Libyan youth seek a better future

By  John Thavis, Catholic News Service
  • February 24, 2011
LibyaVATICAN CITY - The top Church official in Libya said the country’s current unrest is based on legitimate requests by young people for a better future.

Oil-rich Libya, unlike other north Africa hot spots Tunisia and Egypt, has the resources to satisfy those requests, Bishop Giovanni Martinelli, the apostolic vicar of Tripoli, told Vatican Radio.

“The people are asking for some things that are just. And they are fundamental requests of young people: to be able to have a house, a better salary, a job,” Martinelli said.

Libya is relatively well-off, he said, “and perhaps here is where the crisis arises: Young people see a country that could help them, but that doesn’t.”

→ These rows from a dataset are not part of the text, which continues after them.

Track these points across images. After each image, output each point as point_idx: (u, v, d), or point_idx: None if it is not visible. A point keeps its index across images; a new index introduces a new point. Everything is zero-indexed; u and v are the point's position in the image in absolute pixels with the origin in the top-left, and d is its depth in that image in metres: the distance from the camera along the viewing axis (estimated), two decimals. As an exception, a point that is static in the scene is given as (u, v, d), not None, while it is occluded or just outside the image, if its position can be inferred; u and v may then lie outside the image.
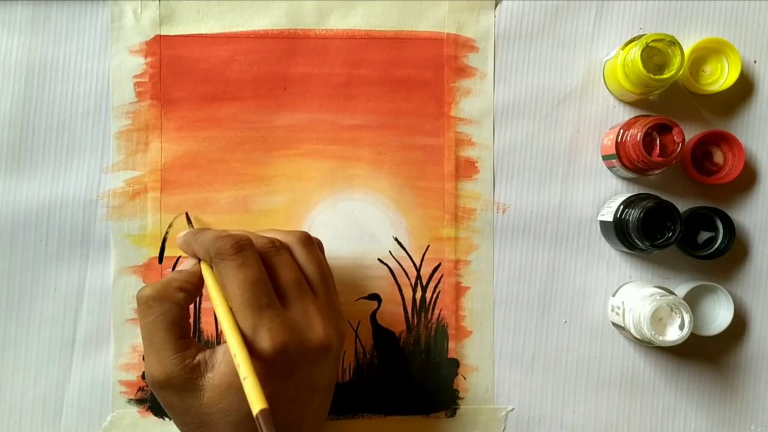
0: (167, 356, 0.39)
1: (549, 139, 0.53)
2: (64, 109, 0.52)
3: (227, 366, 0.39)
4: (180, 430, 0.41)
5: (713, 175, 0.52)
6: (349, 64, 0.53)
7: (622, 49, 0.50)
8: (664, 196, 0.50)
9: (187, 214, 0.52)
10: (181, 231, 0.48)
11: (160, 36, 0.52)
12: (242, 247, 0.40)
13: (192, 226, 0.51)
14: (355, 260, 0.52)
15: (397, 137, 0.53)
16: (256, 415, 0.35)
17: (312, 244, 0.44)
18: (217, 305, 0.40)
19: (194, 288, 0.43)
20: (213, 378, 0.39)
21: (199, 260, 0.44)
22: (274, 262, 0.42)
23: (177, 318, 0.40)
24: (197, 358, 0.40)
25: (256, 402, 0.35)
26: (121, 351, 0.52)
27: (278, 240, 0.43)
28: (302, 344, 0.40)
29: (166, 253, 0.52)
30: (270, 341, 0.38)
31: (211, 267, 0.42)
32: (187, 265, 0.44)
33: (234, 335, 0.38)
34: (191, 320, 0.50)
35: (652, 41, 0.47)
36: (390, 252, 0.53)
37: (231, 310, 0.39)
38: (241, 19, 0.52)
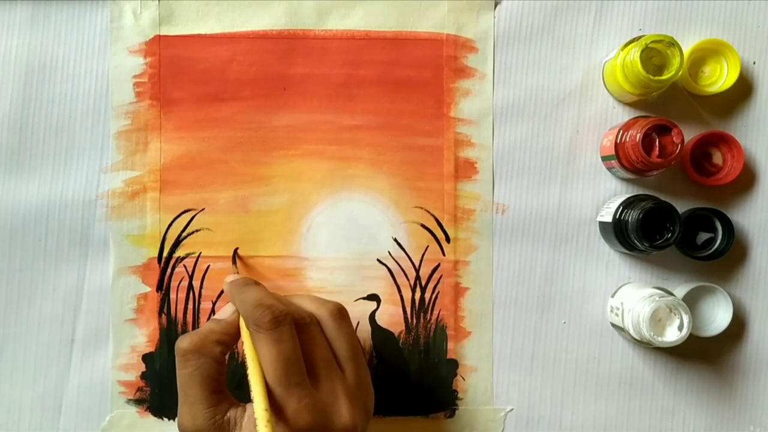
0: (199, 410, 0.40)
1: (548, 140, 0.53)
2: (63, 109, 0.52)
3: (255, 427, 0.39)
4: None
5: (712, 176, 0.52)
6: (349, 65, 0.53)
7: (622, 50, 0.50)
8: (663, 197, 0.50)
9: (235, 251, 0.52)
10: (225, 268, 0.50)
11: (160, 36, 0.52)
12: (279, 322, 0.40)
13: (236, 267, 0.51)
14: (354, 260, 0.52)
15: (397, 138, 0.53)
16: None
17: (344, 318, 0.44)
18: (252, 372, 0.40)
19: (231, 340, 0.43)
20: None
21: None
22: (306, 337, 0.42)
23: (213, 373, 0.41)
24: (228, 414, 0.40)
25: None
26: (119, 351, 0.52)
27: (312, 314, 0.43)
28: (326, 428, 0.40)
29: (164, 254, 0.52)
30: (294, 423, 0.39)
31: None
32: (226, 311, 0.44)
33: (260, 400, 0.38)
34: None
35: (651, 42, 0.48)
36: (389, 252, 0.53)
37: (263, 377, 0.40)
38: (241, 20, 0.52)
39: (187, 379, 0.41)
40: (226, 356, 0.43)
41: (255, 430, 0.38)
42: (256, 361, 0.40)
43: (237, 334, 0.43)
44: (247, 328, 0.42)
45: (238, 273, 0.51)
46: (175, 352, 0.42)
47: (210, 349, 0.41)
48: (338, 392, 0.41)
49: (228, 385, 0.43)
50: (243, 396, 0.42)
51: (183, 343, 0.42)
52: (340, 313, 0.44)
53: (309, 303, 0.44)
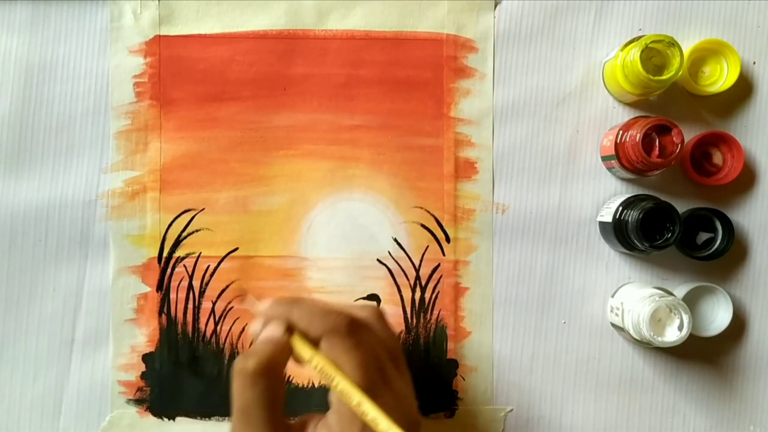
0: None
1: (548, 140, 0.53)
2: (63, 108, 0.52)
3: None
4: None
5: (712, 176, 0.52)
6: (349, 65, 0.53)
7: (622, 50, 0.50)
8: (663, 197, 0.50)
9: (243, 291, 0.52)
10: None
11: (160, 36, 0.52)
12: (358, 327, 0.39)
13: (251, 297, 0.51)
14: (354, 261, 0.52)
15: (397, 138, 0.53)
16: None
17: (386, 319, 0.44)
18: (335, 375, 0.38)
19: (286, 359, 0.40)
20: None
21: (290, 331, 0.41)
22: (368, 339, 0.40)
23: (280, 395, 0.39)
24: None
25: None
26: (120, 351, 0.52)
27: (359, 318, 0.42)
28: (409, 420, 0.39)
29: (164, 254, 0.52)
30: (403, 413, 0.38)
31: (302, 338, 0.40)
32: (271, 332, 0.41)
33: (367, 401, 0.37)
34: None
35: (651, 42, 0.48)
36: (389, 252, 0.53)
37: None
38: (241, 20, 0.52)
39: (253, 403, 0.38)
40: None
41: None
42: (337, 369, 0.38)
43: (289, 355, 0.41)
44: (308, 343, 0.40)
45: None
46: (238, 373, 0.38)
47: (279, 372, 0.39)
48: (405, 389, 0.41)
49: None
50: None
51: (249, 362, 0.38)
52: (382, 314, 0.44)
53: (352, 309, 0.43)
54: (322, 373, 0.38)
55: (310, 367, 0.39)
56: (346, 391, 0.37)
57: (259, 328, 0.41)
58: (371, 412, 0.36)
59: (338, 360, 0.38)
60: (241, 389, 0.38)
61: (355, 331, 0.39)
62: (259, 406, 0.38)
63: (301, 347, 0.40)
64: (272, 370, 0.39)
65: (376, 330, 0.42)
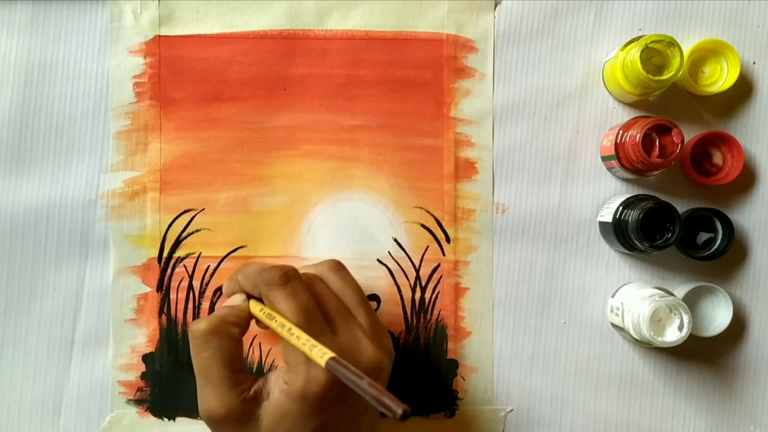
0: (226, 391, 0.40)
1: (548, 140, 0.53)
2: (63, 109, 0.52)
3: (281, 392, 0.40)
4: None
5: (712, 176, 0.52)
6: (349, 65, 0.53)
7: (622, 50, 0.50)
8: (663, 197, 0.50)
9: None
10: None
11: (160, 36, 0.52)
12: (290, 277, 0.41)
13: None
14: (355, 261, 0.52)
15: (397, 138, 0.53)
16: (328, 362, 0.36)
17: (343, 269, 0.45)
18: (283, 326, 0.40)
19: (246, 323, 0.43)
20: (269, 406, 0.40)
21: (248, 297, 0.44)
22: (314, 290, 0.42)
23: (234, 353, 0.41)
24: (253, 389, 0.41)
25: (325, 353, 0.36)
26: (120, 351, 0.52)
27: (312, 273, 0.44)
28: (361, 366, 0.40)
29: (164, 254, 0.52)
30: (324, 369, 0.39)
31: (258, 299, 0.43)
32: (235, 299, 0.44)
33: (306, 335, 0.39)
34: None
35: (651, 42, 0.48)
36: (389, 252, 0.53)
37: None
38: (241, 20, 0.52)
39: (209, 361, 0.41)
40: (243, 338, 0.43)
41: (285, 387, 0.39)
42: (284, 318, 0.40)
43: (249, 318, 0.43)
44: (258, 298, 0.43)
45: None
46: (191, 336, 0.41)
47: (229, 329, 0.42)
48: (358, 334, 0.42)
49: None
50: None
51: (200, 324, 0.41)
52: (339, 265, 0.45)
53: (306, 268, 0.45)
54: (267, 319, 0.41)
55: (261, 320, 0.42)
56: (282, 325, 0.39)
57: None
58: (302, 336, 0.38)
59: (276, 309, 0.41)
60: (195, 351, 0.41)
61: (289, 281, 0.41)
62: (215, 364, 0.40)
63: (253, 306, 0.43)
64: (224, 328, 0.41)
65: (331, 283, 0.44)
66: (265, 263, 0.44)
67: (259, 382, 0.41)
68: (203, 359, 0.41)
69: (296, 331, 0.39)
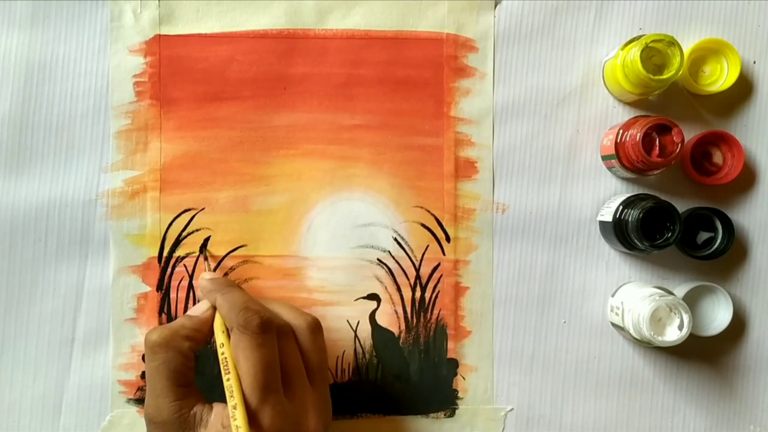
0: (165, 402, 0.41)
1: (548, 140, 0.53)
2: (63, 108, 0.52)
3: (223, 428, 0.40)
4: None
5: (712, 175, 0.52)
6: (349, 64, 0.53)
7: (622, 49, 0.50)
8: (663, 197, 0.50)
9: (205, 244, 0.52)
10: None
11: (160, 36, 0.52)
12: (267, 328, 0.42)
13: (208, 264, 0.51)
14: (354, 260, 0.52)
15: (397, 137, 0.53)
16: None
17: (320, 332, 0.46)
18: (231, 371, 0.41)
19: (202, 337, 0.44)
20: None
21: (215, 309, 0.45)
22: (283, 345, 0.43)
23: (179, 367, 0.42)
24: (194, 410, 0.41)
25: None
26: (120, 351, 0.52)
27: (289, 325, 0.45)
28: None
29: (165, 253, 0.52)
30: (268, 428, 0.40)
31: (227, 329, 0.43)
32: (199, 308, 0.46)
33: (240, 407, 0.39)
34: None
35: (651, 41, 0.48)
36: (389, 252, 0.52)
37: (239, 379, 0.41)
38: (241, 19, 0.52)
39: (154, 371, 0.42)
40: (195, 352, 0.44)
41: (226, 426, 0.39)
42: (234, 366, 0.41)
43: (208, 333, 0.44)
44: (225, 330, 0.43)
45: (212, 270, 0.51)
46: (144, 345, 0.43)
47: (178, 344, 0.43)
48: (308, 403, 0.43)
49: (198, 383, 0.44)
50: (212, 396, 0.43)
51: (152, 336, 0.43)
52: (317, 326, 0.46)
53: (287, 312, 0.46)
54: (222, 363, 0.42)
55: (219, 354, 0.42)
56: (231, 389, 0.40)
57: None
58: (239, 419, 0.39)
59: (238, 356, 0.41)
60: (146, 358, 0.43)
61: (264, 333, 0.41)
62: (159, 375, 0.42)
63: (218, 332, 0.44)
64: (173, 342, 0.42)
65: (301, 340, 0.44)
66: (249, 301, 0.44)
67: (204, 407, 0.42)
68: (150, 368, 0.42)
69: (236, 393, 0.40)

The comments came after several days of protests and armed retaliation by the forces of Libyan leader Moammar Gadhafi, whose forces have deployed tanks, fighter jets and helicopters against protesters. As of Feb. 22, several hundred people were reported killed in the skirmishes, and parts of the country were said to be under opposition control.

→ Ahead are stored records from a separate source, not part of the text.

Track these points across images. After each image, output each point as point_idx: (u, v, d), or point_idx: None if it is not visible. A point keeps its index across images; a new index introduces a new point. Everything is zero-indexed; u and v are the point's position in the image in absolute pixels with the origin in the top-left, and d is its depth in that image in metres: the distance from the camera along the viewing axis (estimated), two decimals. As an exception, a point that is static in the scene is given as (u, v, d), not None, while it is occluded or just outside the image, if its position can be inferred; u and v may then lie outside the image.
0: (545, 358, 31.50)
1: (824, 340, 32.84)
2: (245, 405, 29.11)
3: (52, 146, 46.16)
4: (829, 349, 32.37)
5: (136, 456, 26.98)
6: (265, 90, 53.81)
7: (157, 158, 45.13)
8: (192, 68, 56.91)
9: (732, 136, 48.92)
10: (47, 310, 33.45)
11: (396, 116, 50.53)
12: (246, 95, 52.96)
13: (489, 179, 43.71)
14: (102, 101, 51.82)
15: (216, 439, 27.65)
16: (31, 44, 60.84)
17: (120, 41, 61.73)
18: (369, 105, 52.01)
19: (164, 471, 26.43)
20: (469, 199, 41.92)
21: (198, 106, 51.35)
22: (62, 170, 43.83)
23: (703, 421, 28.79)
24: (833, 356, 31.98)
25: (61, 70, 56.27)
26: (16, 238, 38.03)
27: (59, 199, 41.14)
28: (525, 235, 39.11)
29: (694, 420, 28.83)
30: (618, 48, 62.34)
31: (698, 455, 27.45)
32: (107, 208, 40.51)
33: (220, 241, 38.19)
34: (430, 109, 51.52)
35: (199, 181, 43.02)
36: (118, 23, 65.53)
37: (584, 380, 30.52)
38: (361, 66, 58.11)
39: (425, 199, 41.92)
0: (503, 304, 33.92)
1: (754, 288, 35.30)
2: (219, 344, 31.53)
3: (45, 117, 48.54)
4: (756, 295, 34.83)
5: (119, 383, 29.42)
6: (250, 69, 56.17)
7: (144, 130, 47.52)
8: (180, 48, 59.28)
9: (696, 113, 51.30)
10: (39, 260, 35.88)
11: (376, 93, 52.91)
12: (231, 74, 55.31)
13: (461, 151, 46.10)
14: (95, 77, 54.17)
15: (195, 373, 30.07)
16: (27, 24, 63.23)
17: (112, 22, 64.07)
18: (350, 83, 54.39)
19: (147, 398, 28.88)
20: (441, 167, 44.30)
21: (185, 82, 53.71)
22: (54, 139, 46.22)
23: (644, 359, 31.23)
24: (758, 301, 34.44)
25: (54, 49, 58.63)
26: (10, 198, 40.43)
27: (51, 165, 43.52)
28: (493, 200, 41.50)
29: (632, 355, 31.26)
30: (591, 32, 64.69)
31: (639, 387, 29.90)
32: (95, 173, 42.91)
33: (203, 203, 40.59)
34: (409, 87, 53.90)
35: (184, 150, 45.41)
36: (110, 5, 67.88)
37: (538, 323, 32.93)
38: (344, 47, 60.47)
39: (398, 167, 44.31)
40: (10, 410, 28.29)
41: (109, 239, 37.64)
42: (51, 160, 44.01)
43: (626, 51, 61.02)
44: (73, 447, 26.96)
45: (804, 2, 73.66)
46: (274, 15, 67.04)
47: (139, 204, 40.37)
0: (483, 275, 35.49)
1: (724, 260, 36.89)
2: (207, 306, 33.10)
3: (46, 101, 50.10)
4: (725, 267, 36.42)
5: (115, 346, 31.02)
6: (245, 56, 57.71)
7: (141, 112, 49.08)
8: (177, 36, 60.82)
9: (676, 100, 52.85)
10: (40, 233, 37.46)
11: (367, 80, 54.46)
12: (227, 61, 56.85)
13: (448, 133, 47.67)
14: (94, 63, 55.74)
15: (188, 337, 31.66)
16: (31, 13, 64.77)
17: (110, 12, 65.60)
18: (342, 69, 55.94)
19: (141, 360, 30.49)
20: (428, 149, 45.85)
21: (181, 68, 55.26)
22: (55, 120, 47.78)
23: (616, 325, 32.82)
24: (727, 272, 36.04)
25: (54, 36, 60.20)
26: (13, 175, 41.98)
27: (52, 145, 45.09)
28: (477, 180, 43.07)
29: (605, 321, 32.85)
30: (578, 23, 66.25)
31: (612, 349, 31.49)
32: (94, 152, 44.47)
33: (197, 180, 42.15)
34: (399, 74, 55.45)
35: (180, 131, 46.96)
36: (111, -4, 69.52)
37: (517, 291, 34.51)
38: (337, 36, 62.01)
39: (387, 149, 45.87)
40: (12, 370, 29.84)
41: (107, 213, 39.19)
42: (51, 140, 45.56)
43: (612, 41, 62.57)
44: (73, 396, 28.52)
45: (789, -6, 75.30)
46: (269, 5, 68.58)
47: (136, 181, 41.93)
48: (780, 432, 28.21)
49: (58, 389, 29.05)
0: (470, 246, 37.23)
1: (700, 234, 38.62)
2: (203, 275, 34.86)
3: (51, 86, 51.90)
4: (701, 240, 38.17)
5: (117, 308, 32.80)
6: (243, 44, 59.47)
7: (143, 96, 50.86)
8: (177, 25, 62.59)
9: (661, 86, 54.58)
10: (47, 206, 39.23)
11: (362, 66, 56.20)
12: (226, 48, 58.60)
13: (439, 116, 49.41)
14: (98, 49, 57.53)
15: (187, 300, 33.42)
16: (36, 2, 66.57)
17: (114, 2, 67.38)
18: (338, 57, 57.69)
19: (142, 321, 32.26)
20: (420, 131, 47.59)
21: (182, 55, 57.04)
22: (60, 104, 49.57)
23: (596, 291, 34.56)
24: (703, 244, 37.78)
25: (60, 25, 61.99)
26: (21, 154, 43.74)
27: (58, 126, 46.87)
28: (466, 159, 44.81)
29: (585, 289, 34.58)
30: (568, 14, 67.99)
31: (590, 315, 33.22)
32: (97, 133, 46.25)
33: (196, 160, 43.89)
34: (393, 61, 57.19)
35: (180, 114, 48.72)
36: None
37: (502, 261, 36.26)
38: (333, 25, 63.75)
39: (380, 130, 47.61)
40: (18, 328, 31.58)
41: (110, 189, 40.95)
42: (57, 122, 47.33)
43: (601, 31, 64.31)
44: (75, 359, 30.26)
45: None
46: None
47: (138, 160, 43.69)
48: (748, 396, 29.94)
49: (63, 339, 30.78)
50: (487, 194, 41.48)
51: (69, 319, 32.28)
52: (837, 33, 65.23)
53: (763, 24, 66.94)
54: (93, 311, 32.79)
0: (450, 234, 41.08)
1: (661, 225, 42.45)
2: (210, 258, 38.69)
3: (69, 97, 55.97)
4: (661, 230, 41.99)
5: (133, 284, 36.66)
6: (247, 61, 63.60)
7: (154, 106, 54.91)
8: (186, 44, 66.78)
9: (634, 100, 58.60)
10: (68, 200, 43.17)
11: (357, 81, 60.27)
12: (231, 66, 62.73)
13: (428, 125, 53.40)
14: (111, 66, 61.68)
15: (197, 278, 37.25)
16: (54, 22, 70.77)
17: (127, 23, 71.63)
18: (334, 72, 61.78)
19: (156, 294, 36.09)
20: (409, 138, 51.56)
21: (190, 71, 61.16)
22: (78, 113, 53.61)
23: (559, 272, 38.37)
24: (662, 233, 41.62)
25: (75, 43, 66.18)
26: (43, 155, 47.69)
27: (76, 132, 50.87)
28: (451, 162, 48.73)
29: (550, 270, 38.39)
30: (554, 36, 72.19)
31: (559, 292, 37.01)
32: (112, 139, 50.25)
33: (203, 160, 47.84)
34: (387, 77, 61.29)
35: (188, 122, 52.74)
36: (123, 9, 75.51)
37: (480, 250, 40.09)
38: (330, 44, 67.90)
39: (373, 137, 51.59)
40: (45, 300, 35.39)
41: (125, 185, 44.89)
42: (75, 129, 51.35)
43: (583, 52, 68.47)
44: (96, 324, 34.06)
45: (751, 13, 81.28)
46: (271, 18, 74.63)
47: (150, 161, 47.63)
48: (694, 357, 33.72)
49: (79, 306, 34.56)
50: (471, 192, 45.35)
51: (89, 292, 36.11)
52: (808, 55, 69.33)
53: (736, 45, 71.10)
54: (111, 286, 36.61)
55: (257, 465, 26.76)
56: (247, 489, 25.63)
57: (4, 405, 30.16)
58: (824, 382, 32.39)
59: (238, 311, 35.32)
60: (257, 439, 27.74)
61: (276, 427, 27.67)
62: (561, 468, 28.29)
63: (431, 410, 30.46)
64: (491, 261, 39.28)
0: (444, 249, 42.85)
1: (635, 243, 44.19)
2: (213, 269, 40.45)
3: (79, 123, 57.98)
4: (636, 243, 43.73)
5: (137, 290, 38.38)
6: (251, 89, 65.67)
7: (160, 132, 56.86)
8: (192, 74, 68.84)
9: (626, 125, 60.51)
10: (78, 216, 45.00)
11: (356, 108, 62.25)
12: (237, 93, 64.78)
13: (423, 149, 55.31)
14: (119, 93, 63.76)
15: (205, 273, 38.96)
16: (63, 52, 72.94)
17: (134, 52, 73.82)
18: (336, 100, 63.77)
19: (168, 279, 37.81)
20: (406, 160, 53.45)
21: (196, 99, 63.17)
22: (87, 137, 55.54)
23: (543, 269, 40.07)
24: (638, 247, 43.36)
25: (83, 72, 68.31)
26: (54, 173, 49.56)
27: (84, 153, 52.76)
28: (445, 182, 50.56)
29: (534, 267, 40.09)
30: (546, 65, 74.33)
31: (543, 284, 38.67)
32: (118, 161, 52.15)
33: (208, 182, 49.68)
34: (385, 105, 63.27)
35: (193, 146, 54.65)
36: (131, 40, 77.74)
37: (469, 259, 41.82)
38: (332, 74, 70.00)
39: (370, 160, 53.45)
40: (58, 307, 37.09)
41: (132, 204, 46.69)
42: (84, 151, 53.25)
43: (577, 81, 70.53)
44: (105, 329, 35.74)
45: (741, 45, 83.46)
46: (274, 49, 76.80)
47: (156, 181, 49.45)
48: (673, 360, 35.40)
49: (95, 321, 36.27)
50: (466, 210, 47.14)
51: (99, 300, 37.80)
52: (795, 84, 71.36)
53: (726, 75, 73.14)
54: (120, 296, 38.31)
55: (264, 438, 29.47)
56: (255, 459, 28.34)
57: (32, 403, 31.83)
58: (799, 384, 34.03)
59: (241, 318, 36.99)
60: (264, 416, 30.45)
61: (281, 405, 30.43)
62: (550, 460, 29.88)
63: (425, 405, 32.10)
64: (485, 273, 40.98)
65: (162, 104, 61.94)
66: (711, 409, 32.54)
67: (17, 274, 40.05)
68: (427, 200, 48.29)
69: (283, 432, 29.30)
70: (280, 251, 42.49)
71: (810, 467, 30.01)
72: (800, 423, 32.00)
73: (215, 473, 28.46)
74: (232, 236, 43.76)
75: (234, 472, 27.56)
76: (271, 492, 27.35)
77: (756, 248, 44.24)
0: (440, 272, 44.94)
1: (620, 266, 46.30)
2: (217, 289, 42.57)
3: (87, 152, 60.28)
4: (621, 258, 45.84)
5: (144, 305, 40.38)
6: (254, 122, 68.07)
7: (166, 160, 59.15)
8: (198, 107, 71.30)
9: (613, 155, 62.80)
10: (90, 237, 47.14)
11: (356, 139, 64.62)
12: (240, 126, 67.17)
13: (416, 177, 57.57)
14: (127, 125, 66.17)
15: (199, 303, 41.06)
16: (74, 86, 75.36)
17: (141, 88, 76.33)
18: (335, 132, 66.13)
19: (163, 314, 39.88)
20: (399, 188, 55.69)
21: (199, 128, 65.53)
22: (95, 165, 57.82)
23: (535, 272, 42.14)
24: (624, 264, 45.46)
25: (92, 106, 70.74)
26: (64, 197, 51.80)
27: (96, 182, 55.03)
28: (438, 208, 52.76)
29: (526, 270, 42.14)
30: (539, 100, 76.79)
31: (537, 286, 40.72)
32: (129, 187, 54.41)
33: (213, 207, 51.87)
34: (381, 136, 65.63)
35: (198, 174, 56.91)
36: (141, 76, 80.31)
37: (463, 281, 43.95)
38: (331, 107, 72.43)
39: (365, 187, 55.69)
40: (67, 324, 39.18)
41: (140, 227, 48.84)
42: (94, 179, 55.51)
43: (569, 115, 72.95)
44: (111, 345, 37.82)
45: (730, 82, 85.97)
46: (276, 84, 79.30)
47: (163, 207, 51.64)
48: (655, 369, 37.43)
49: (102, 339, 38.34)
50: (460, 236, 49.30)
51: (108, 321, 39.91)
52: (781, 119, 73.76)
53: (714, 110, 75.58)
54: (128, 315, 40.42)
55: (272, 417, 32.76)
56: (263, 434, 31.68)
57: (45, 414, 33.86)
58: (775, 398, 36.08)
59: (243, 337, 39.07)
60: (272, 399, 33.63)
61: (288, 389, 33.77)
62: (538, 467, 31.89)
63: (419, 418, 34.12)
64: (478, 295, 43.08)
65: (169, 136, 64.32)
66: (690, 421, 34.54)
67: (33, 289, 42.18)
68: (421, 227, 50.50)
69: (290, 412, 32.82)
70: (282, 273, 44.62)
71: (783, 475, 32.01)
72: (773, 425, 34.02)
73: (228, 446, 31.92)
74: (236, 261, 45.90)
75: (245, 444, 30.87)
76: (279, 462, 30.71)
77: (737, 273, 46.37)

Martinelli said it was difficult to foresee a resolution of the crisis. He said the Catholic Church, which represents a tiny minority in Libya, wanted above all a “form of reconciliation that allows the Libyan people to have what is just.”

The important thing now is to reopen dialogue between the factions, he said.

He said Catholic personnel and institutions were not experiencing particular problems during the unrest, but he added that he had been unable to communicate for days with two communities of women religious working near Benghazi, centre of the protests.